I'm trying to understand how constrained Delaunay triangulation works, within the context of game maps where the available ground surface for navigation and pathing is defined by a polygon on a flat 2D plane. The polygon needs to be triangulated for use in pathfinding, such that moving from point A to point B passes through as few polygons as possible (so polygons need to be as large as possible).
I first looked into regular Delaunay triangulation, and there are multiple methods available, but they all assume a point cloud where the goal is to create ideal triangles without constraints.
Then I looked into constrained Delaunay triangulation, but there is very little available I could find beyond academic papers, and many of those simply perform a regular Delaunay triangulation, then cut triangles that intersect constraints and re-triangulate around them. This seems backwards and inefficient to me when literally ALL of the triangles I want to end up with will be constrained.

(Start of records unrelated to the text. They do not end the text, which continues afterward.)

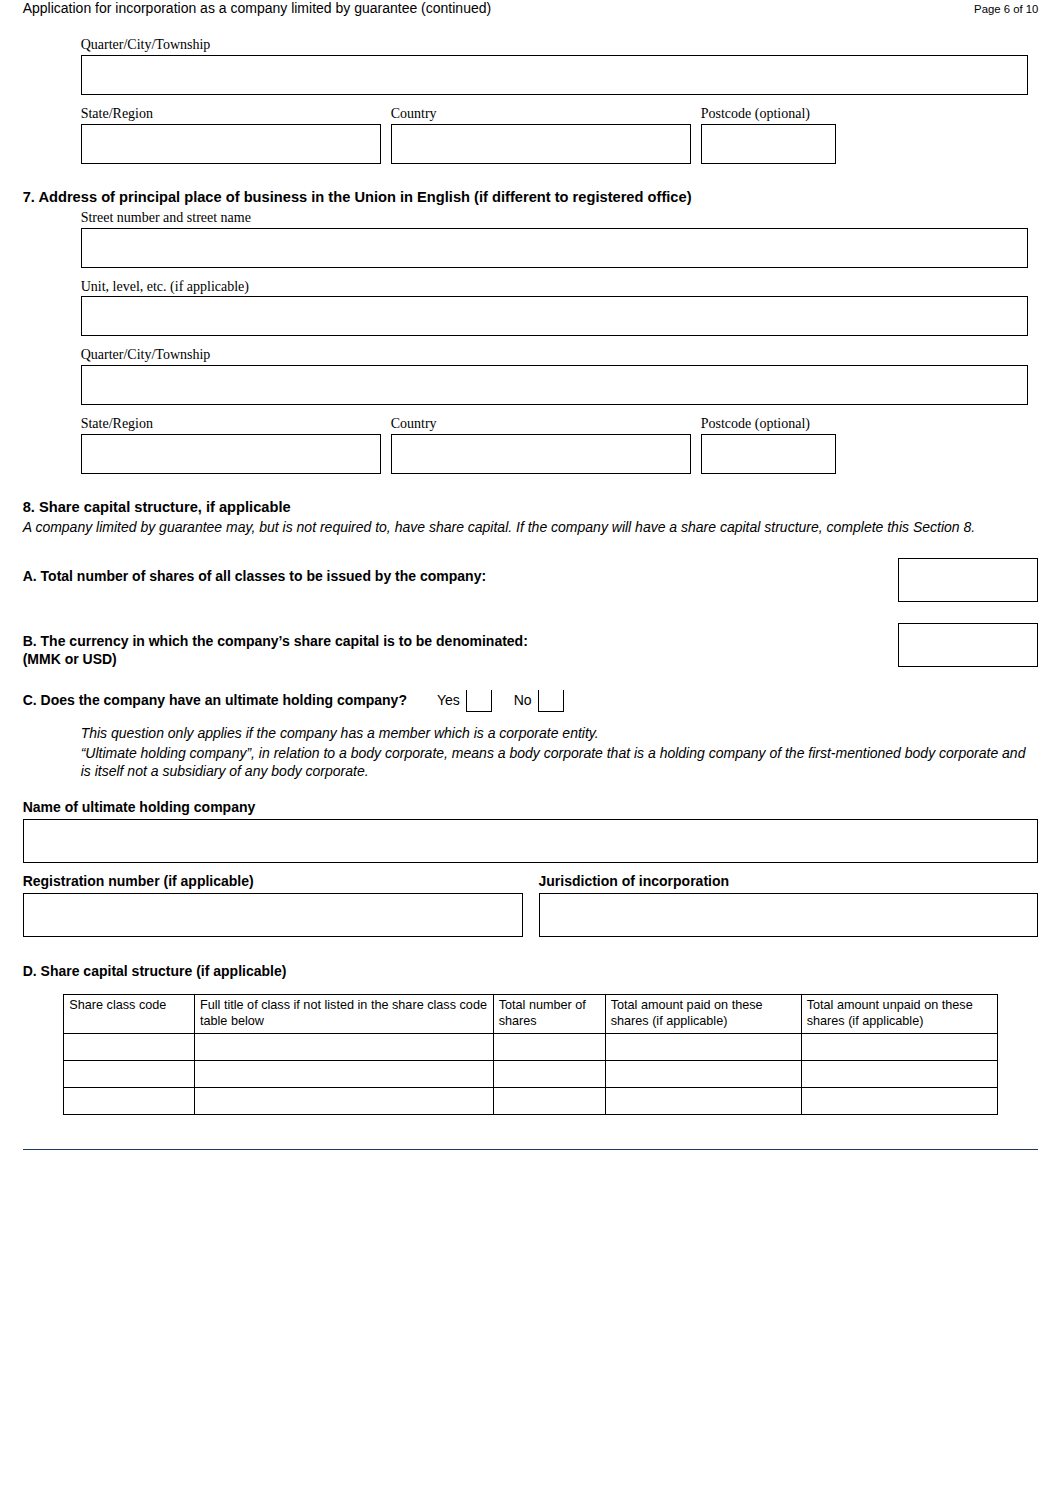Application for incorporation as a company limited by guarantee (continued)
Page 6 of 10
Quarter/City/Township
State/Region
Country
Postcode (optional)
7. Address of principal place of business in the Union in English (if different to registered office)
Street number and street name
Unit, level, etc. (if applicable)
Quarter/City/Township
State/Region
Country
Postcode (optional)
8. Share capital structure, if applicable
A company limited by guarantee may, but is not required to, have share capital. If the company will have a share capital structure, complete this Section 8.
A. Total number of shares of all classes to be issued by the company:
B. The currency in which the company’s share capital is to be denominated:
(MMK or USD)
C. Does the company have an ultimate holding company?
Yes No
This question only applies if the company has a member which is a corporate entity.
“Ultimate holding company”, in relation to a body corporate, means a body corporate that is a holding company of the first-mentioned body corporate and is itself not a subsidiary of any body corporate.
Name of ultimate holding company
Registration number (if applicable)
Jurisdiction of incorporation
D. Share capital structure (if applicable)
| Share class code | Full title of class if not listed in the share class code table below | Total number of shares | Total amount paid on these shares (if applicable) | Total amount unpaid on these shares (if applicable) |
| --- | --- | --- | --- | --- |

I saw a GDC video, where the Starcraft 2 devs talked about using constrained Delaunay triangulation, and you can kind of see it when you look at the pathing mesh in the Starcraft 2 editor (see below). However, very few of the generated triangles are legal, due to the number of constraints in the map layout. Still, I am assuming the Delaunay algorithm influenced the selection of points to triangulate, in order to get the best triangle coverage.
However, I can't find any further info on how this might work. How does one start with constraints, points connected by fixed lines, and then "fill in" the remaining lines to generate triangles that are a best-effort attempt to not be overly stretched or narrow?